= TASK ITEM =
Bring together copies of the lines in the data below that contain the word "Lire".

[Stored items]
========================================================================

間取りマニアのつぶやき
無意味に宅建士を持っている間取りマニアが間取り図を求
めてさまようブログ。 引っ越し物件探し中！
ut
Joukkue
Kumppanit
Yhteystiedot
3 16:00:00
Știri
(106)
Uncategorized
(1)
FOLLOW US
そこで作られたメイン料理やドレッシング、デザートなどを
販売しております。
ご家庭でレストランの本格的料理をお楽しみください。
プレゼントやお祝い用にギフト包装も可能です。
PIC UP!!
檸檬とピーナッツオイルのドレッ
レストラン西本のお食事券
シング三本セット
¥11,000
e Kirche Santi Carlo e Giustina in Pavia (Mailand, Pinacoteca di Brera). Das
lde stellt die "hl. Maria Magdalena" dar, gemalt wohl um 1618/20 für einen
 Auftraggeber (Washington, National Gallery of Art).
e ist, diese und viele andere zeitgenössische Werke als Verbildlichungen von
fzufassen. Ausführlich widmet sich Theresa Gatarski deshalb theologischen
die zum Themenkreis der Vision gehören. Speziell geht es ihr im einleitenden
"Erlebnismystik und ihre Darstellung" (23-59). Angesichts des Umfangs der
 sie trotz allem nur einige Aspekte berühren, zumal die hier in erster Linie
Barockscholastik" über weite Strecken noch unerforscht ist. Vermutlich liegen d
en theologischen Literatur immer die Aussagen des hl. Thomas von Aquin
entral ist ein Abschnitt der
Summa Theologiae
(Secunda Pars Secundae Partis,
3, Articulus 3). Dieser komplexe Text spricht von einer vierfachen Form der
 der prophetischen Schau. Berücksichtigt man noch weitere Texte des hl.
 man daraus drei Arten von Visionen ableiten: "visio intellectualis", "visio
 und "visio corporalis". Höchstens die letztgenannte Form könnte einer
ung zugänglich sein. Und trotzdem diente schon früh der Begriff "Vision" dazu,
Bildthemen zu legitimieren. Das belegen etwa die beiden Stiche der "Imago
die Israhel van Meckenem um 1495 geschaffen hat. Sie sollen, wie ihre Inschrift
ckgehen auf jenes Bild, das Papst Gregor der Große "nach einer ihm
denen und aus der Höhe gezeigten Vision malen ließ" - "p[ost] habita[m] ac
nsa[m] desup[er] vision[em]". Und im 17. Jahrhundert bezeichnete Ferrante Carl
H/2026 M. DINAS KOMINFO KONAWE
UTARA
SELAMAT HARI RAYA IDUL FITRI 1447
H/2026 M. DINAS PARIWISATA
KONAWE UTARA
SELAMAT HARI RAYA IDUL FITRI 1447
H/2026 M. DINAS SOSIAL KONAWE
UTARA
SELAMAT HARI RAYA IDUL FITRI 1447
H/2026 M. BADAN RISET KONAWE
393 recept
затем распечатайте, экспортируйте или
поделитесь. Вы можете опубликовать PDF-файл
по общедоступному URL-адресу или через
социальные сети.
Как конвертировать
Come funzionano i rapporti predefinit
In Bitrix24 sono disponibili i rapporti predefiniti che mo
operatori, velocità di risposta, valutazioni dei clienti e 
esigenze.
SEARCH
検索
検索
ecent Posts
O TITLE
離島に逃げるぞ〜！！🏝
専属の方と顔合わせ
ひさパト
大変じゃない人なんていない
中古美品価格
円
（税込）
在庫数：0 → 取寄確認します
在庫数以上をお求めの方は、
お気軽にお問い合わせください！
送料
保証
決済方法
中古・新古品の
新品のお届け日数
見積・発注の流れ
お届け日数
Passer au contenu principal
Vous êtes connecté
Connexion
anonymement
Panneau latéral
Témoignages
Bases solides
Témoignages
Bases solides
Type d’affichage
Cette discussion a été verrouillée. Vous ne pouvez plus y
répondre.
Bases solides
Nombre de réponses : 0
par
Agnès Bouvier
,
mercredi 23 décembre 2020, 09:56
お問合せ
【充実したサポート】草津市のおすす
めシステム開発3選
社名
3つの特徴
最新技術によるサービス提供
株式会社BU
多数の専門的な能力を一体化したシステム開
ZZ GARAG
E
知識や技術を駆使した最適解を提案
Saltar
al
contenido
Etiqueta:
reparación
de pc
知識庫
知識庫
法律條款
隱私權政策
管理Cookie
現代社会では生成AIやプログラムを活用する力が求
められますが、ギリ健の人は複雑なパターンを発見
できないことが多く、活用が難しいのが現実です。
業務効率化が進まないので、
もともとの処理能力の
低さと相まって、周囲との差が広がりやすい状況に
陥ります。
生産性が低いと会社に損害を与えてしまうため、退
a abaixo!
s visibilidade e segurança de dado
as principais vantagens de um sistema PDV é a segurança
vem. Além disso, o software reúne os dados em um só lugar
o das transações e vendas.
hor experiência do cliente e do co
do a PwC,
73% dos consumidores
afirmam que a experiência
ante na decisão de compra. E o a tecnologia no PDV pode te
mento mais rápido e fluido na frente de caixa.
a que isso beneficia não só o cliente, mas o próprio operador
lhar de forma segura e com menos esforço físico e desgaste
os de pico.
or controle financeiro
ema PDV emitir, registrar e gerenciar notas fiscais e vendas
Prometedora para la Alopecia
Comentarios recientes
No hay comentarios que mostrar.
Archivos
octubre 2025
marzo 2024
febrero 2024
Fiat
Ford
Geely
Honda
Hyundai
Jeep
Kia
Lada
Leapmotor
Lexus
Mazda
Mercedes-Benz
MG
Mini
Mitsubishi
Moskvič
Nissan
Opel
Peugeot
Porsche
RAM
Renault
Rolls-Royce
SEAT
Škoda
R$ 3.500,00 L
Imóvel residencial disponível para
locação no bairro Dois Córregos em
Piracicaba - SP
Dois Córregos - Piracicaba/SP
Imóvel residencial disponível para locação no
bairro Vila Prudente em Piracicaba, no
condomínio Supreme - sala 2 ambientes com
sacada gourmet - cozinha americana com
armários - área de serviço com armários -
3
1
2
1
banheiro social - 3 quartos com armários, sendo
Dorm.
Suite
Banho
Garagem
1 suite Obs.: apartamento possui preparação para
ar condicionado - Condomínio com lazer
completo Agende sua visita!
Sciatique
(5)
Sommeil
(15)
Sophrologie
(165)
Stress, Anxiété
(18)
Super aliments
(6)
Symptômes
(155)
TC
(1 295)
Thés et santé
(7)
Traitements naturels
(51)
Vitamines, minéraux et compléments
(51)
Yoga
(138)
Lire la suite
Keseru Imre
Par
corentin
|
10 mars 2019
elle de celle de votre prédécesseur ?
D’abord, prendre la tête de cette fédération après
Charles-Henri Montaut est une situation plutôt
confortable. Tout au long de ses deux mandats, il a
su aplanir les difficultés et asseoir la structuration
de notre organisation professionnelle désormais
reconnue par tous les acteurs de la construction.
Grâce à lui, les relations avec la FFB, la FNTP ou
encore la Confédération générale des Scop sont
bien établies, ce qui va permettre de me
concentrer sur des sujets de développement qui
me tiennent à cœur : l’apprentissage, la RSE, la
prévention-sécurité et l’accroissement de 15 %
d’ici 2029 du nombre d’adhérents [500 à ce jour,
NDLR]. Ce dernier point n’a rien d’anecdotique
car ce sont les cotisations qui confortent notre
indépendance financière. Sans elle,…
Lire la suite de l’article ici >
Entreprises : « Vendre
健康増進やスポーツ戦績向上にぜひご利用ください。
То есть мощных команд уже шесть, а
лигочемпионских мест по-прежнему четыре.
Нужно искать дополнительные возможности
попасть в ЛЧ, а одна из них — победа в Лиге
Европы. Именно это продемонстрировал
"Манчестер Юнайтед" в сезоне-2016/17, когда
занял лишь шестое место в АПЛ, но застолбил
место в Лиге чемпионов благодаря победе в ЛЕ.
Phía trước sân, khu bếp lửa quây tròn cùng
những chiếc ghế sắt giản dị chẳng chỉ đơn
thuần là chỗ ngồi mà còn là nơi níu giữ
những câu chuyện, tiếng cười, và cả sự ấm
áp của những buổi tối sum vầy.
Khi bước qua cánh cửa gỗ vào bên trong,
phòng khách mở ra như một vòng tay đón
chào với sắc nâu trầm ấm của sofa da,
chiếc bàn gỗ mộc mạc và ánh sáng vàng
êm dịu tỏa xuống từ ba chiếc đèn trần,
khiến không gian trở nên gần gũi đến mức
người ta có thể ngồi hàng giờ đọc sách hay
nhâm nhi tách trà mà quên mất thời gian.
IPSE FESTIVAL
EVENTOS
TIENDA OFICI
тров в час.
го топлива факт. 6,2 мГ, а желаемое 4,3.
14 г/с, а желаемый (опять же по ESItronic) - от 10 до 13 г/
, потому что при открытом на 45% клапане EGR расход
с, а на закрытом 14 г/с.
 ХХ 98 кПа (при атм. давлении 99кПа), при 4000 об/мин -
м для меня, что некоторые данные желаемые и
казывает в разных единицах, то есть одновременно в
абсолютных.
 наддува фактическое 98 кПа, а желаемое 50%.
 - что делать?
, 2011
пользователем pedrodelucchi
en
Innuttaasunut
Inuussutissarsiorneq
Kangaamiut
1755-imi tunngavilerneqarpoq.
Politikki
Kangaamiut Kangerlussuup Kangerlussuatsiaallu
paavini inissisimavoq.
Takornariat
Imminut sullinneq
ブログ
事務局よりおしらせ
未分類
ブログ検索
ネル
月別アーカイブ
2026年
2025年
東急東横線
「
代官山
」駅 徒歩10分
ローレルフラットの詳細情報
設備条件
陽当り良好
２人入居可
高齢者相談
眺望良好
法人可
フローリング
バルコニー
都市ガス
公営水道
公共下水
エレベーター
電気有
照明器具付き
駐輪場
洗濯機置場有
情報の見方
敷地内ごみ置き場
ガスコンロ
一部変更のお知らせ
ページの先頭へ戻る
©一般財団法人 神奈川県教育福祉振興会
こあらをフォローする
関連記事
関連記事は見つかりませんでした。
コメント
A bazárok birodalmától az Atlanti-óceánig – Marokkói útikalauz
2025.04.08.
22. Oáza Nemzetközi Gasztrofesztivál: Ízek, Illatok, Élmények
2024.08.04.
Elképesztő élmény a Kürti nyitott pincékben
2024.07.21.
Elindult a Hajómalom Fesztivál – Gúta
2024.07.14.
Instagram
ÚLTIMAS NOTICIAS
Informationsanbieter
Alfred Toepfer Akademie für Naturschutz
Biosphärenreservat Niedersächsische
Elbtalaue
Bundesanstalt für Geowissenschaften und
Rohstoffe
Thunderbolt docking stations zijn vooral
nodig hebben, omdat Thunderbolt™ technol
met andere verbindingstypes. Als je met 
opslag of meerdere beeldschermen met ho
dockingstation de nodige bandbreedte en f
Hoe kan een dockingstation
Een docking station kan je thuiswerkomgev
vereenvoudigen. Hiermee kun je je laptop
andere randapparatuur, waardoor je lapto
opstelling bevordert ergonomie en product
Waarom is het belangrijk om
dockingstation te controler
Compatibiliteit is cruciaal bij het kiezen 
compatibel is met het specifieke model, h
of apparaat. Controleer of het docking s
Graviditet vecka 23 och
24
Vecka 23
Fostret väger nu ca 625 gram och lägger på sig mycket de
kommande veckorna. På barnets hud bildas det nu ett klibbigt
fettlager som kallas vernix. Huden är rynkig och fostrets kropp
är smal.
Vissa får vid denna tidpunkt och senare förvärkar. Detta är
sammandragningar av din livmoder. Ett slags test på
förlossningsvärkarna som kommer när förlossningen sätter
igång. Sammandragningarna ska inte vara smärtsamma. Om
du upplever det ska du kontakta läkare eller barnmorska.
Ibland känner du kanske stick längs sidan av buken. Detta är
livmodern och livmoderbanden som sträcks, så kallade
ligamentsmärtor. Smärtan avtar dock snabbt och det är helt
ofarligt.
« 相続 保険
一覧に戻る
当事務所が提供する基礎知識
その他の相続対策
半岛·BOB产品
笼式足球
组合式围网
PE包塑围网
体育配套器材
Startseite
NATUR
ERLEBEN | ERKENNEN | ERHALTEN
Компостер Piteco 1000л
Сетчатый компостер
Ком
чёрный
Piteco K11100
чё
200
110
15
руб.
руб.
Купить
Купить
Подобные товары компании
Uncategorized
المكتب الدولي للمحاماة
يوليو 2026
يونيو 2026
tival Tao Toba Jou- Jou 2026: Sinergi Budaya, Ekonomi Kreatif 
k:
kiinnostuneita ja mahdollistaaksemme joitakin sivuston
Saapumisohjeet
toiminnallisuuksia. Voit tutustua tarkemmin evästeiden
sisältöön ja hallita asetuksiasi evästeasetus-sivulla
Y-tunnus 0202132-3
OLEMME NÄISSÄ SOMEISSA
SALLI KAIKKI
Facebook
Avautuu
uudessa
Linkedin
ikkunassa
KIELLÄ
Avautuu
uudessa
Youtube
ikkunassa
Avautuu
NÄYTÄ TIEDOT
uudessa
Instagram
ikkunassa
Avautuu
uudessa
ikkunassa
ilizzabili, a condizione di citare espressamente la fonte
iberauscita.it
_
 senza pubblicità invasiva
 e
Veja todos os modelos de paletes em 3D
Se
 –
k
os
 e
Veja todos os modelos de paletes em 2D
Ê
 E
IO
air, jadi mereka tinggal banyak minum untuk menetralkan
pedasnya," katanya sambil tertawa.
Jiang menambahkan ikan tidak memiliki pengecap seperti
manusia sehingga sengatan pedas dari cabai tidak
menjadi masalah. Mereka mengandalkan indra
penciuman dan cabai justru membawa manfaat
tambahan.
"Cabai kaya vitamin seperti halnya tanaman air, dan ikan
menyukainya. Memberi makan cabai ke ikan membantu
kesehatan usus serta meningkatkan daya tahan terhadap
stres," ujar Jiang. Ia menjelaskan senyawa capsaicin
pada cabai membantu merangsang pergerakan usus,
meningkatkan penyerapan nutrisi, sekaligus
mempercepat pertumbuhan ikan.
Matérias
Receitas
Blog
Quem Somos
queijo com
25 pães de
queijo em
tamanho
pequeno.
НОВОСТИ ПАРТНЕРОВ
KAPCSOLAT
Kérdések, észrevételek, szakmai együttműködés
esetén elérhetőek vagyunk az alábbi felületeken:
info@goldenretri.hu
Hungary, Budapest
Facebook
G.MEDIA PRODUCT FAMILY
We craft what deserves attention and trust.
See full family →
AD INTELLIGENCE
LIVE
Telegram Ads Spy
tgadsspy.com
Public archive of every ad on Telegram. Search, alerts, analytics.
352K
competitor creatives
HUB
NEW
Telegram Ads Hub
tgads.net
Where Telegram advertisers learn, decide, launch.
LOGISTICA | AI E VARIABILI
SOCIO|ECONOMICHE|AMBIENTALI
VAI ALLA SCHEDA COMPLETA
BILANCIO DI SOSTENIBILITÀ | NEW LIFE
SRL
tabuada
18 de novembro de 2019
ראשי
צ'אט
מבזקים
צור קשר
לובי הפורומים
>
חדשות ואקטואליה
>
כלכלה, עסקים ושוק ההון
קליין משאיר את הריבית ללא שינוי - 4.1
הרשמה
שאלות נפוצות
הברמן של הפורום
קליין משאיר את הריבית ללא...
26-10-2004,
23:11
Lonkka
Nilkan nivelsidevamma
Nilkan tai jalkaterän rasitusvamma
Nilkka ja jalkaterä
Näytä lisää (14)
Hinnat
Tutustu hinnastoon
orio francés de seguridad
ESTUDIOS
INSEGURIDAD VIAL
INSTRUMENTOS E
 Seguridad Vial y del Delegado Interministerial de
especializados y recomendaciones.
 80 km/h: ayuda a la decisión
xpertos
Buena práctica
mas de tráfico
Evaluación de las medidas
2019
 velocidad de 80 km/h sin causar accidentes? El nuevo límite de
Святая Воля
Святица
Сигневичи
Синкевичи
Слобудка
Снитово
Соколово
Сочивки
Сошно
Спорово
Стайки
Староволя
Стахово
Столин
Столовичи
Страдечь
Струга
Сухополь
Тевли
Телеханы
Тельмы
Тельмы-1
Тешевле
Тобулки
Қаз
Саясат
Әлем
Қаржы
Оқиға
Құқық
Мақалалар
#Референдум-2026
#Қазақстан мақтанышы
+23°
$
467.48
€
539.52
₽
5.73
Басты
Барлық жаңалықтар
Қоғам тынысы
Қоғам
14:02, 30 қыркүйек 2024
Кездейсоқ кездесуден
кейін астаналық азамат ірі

========================================================================

= RESPONSE AREA =
Lire la suite
Lire la suite de l’article ici >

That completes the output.